Sources: AWS Certified Solutions Architect Official Study Guide; Global Knowledge Architecting on AWS 5.1 Student Guide

Ensuring Reliability of Your Apps on the Amazon Cloud

On February 28, 2017, the Amazon Simple Storage Service (S3) located in the Northern Virginia (US-EAST-1) Region went down due to an incorrect command issued by a technician. A lot of websites and applications that rely on the S3 service went down with it. The full information about the outage can be found here: https://aws.amazon.com/message/41926/

While Amazon Web Services (AWS) could have prevented this outage, a well-architected site should not have been affected by this outage. Amazon allows subscribers to use multiple availability zones (and even redundancy in multiple regions), so that when one goes down, the applications are still able to run on the others.
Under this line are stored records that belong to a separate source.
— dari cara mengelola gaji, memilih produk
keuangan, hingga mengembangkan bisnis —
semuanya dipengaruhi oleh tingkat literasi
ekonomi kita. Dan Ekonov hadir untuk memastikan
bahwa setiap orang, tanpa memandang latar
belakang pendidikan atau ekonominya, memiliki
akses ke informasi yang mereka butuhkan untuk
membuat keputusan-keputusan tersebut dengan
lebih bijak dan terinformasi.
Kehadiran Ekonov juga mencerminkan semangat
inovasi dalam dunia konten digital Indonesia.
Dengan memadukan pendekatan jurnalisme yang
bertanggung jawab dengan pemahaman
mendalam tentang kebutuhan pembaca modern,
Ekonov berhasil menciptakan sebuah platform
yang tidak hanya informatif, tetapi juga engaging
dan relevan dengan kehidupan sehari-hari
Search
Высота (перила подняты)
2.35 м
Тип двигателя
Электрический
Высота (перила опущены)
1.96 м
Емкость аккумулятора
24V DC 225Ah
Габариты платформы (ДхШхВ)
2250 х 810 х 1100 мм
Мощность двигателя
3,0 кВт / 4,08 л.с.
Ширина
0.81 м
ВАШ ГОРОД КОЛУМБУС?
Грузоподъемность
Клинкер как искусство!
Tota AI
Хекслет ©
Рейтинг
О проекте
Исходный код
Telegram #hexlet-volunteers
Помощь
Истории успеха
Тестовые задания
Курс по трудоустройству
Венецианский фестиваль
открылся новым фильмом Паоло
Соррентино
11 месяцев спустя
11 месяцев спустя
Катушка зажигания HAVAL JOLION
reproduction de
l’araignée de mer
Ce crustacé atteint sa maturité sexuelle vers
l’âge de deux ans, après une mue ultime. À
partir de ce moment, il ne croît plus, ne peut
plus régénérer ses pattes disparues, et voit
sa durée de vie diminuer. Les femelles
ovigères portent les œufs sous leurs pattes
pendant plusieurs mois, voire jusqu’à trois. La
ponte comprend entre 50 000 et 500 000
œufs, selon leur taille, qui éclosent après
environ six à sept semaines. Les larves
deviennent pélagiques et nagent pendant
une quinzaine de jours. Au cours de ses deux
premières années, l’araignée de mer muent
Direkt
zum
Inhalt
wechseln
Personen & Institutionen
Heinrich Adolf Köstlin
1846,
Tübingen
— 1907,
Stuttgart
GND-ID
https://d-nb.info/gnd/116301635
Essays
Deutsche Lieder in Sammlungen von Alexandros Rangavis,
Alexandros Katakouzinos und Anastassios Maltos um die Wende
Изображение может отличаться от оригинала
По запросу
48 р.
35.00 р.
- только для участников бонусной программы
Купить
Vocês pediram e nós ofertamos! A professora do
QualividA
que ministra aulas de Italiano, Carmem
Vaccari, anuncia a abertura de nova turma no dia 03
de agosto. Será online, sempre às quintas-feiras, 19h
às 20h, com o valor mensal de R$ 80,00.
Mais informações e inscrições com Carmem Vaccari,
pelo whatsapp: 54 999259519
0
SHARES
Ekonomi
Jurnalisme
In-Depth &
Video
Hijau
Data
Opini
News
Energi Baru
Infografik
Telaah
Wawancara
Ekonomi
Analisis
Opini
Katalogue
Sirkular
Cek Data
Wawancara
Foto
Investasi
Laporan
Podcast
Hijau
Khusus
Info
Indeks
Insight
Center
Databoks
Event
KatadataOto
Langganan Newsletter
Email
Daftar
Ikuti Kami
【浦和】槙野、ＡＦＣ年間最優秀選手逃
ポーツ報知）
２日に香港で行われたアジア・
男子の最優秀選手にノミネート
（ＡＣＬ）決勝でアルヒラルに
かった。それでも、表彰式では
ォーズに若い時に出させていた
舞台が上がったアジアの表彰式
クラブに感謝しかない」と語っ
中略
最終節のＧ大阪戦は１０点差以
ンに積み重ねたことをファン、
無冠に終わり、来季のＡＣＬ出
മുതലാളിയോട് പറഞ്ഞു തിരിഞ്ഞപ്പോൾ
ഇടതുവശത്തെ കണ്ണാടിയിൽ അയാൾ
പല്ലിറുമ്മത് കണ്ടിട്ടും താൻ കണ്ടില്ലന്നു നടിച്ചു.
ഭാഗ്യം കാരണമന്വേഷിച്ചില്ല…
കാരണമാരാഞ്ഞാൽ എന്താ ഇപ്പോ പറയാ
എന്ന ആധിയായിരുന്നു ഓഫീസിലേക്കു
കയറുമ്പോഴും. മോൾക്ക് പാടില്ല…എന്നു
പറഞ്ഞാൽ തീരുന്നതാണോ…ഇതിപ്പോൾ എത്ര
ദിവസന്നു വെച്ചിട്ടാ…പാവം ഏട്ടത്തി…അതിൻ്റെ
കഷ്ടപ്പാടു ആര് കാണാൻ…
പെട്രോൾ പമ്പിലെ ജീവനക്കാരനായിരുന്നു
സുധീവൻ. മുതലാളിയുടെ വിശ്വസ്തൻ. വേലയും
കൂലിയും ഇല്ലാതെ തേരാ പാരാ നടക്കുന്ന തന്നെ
It is very important to have a well-architected framework when using the cloud. AWS provides one that is based on five pillars:

  • Security – The ability to protect information, systems, and assets while delivering business value through risk assessments and mitigation strategies.
  • Reliability – The ability of a system to recover from infrastructure or service failures, dynamically acquire computing resources to meet demand, and mitigate disruptions such as misconfigurations or transient network issues.
  • Performance Efficiency – The ability to use computing resources efficiently to meet system requirements, and to maintain that efficiency as demand changes and technologies evolve.
  • Cost Optimization – The ability to avoid or eliminate unneeded cost or suboptimal resources.
  • Operational Excellence – The ability to run and monitor systems to deliver business value and to continually improve supporting processes and procedures.

For those companies who were affected by the outage, applying the “reliability” principle (by utilizing multiple availability zones, or using replication to different regions), could have shielded them from the outage.